А. Кончаловский: Несоответствие нравственных, религиозных и общественных взглядов Толстого с церковным учением привело к его разрыву с Церковью. А внутренний религиозный опыт Достоевского, основанный на учении Христа, не всегда при этом находил себе выражение во внешнем мире. Не кажется ли Вам, что они и в этом два антипода?
Митрополит Иларион: Да, их религиозная судьба сложилась прямо противоположным образом. Достоевский пришел к Богу через труднейшую борьбу, после того, как его обвинили в преступном вольнодумстве, в увлечении социализмом и приговорили к расстрелу. К истинной вере во Христа он пришел через каторгу, через этот катарсис, путем неимоверных страданий. Более того, он пришел ко Христу не как к некой интеллектуальной истине, а как к экзистенциальной истине, как к Тому, Кто может изменить жизнь.
Толстой, наоборот, ушел от традиционного христианства; он искал Бога, но при этом сравнивал Христа с Буддой, убирая из Евангелия то, что противоречило его личным убеждениям. Он ушел от Христа, и он ушел от Церкви. Вы же знаете как закончилась его жизнь. Покинув свой дом, он отправился в Оптину пустынь, но до старцев так и не дошел. И его примирение с Церковью, от которого он был в нескольких шагах, так и не состоялось.
А. Кончаловский: Можно сказать, что в России существует два народа: малый народ, как говорил Плеханов, постпетровские люди, то есть аристократия, русские европейцы, которые создали великую культуру, и огромный народ, который своими корнями уходит к святому князю Владимиру. Достоевский шел оттуда, «изнутри». Как Шукшин, предположим.

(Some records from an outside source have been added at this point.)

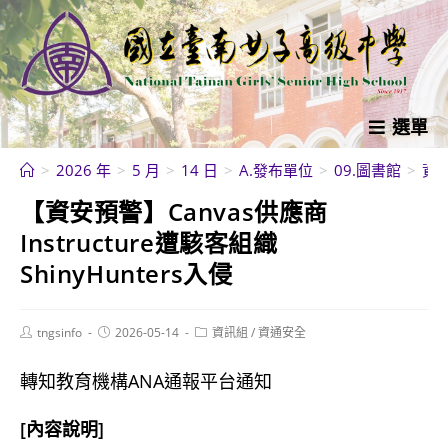
跳
轉
至
主
要
選單
內
>
2026 年
>
5 月
>
14 日
>
A.發布單位
>
09.圖書館
>
資
容
【資安預警】Canvas供應商
Instructure遭駭客組織
ShinyHunters入侵
Post
Post
Post
tngsinfo
2026-05-14
資訊組
/
資通安全
author:
published:
category:
轉知教育機構ANA通報平台通知
[內容說明]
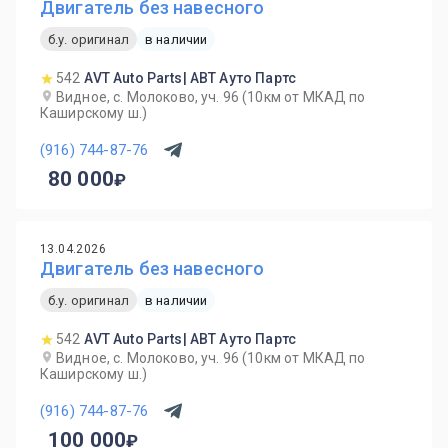
Двигатель без навесного
б.у. оригинал
в наличии
542
AVT Auto Parts| АВТ Ауто Партс
Видное, с. Молоково, уч. 96 (10км от МКАД по
Каширскому ш.)
(916) 744-87-76
80 000
13.04.2026
Двигатель без навесного
б.у. оригинал
в наличии
542
AVT Auto Parts| АВТ Ауто Партс
Видное, с. Молоково, уч. 96 (10км от МКАД по
Каширскому ш.)
(916) 744-87-76
100 000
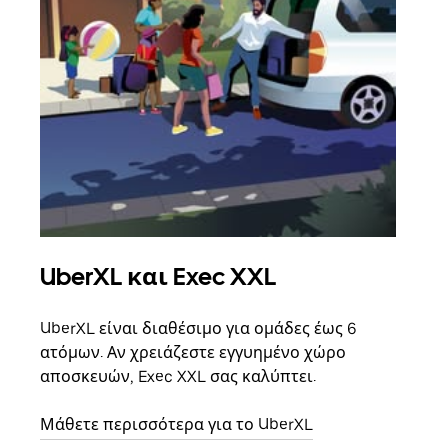
UberXL και Exec XXL
Ομ
UberXL είναι διαθέσιμο για ομάδες έως 6
Όταν
ατόμων. Αν χρειάζεστε εγγυημένο χώρο
οικο
αποσκευών, Exec XXL σας καλύπτει.
κάθε
σημε
Μάθετε περισσότερα για το UberXL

Л.Толстой был европеец. Он говорил по-французски. Он ездил по миру. Он рассуждал, он усвоил способность философствовать на эту тему, но философствовать «сверху». Достоевский шел от чувства. Вот это две части русской культуры.

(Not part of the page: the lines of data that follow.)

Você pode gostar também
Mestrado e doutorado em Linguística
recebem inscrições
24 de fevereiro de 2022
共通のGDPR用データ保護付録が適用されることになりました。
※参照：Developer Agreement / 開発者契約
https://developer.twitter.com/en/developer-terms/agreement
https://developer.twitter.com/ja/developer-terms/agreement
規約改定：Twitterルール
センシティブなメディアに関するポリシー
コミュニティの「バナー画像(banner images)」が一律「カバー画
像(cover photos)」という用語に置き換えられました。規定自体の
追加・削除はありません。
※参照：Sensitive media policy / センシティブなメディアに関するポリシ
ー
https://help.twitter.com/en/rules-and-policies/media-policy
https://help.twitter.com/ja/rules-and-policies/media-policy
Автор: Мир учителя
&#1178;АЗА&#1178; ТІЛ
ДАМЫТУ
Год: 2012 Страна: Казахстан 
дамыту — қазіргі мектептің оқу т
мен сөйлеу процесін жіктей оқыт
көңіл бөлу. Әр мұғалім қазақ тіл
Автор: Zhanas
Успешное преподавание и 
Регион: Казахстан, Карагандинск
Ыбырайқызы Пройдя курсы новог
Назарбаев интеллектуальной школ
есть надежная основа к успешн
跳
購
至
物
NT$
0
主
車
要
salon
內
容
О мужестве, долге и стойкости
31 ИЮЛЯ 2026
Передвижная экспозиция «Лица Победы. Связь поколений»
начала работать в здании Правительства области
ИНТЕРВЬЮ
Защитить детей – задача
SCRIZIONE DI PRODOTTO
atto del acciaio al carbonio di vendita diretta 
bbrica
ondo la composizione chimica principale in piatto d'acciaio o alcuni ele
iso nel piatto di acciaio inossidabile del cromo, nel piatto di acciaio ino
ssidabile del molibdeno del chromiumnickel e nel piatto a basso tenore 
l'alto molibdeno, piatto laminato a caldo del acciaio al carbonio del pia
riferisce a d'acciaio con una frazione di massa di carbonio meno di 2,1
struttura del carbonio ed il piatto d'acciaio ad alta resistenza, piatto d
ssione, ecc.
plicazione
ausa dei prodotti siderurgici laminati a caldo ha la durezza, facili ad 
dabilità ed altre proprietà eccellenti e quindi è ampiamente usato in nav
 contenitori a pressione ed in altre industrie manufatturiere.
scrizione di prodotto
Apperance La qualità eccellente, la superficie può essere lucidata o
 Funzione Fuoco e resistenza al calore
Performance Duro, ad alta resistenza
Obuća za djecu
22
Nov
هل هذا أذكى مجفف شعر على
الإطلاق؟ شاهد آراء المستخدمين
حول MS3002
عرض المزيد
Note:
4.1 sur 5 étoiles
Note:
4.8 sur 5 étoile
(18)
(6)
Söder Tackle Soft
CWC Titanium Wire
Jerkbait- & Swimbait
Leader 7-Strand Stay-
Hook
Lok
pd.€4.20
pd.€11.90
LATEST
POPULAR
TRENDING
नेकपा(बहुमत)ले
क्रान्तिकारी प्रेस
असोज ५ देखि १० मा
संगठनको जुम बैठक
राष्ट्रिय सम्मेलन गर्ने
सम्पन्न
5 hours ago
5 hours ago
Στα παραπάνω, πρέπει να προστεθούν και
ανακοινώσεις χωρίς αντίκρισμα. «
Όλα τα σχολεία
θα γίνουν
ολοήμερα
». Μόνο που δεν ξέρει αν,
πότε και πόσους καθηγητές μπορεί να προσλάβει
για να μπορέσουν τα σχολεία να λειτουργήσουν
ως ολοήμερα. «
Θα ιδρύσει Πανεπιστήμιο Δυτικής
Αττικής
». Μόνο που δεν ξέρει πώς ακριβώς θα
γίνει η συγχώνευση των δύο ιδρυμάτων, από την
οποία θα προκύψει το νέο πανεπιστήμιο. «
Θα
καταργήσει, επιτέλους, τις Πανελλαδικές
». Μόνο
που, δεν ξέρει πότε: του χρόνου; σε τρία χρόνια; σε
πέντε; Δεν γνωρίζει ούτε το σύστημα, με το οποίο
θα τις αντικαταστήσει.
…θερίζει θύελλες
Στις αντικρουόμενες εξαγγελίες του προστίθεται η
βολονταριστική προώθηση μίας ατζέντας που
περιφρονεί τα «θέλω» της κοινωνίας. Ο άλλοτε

Митрополит Иларион: Противоположность Достоевского и Л.Толстого поразительна; эти два антипода являются частью нашего культурного генома, частью того наследия, к которому мы всякий раз возвращаемся, когда пытаемся познать себя.
В начале нашего разговора Вы сказали, что прогресс не обязательно ведет к нравственному совершенствованию. Это очень важная мысль. Действительно, обеспечить будущее человечества может, прежде всего, нравственная основа. Но эта основа не может вырасти на пустом месте. У нее должен быть какой-то фундамент, и я глубоко убежден, что и для нашего Отечества, и для западной цивилизации таким фундаментом является христианство.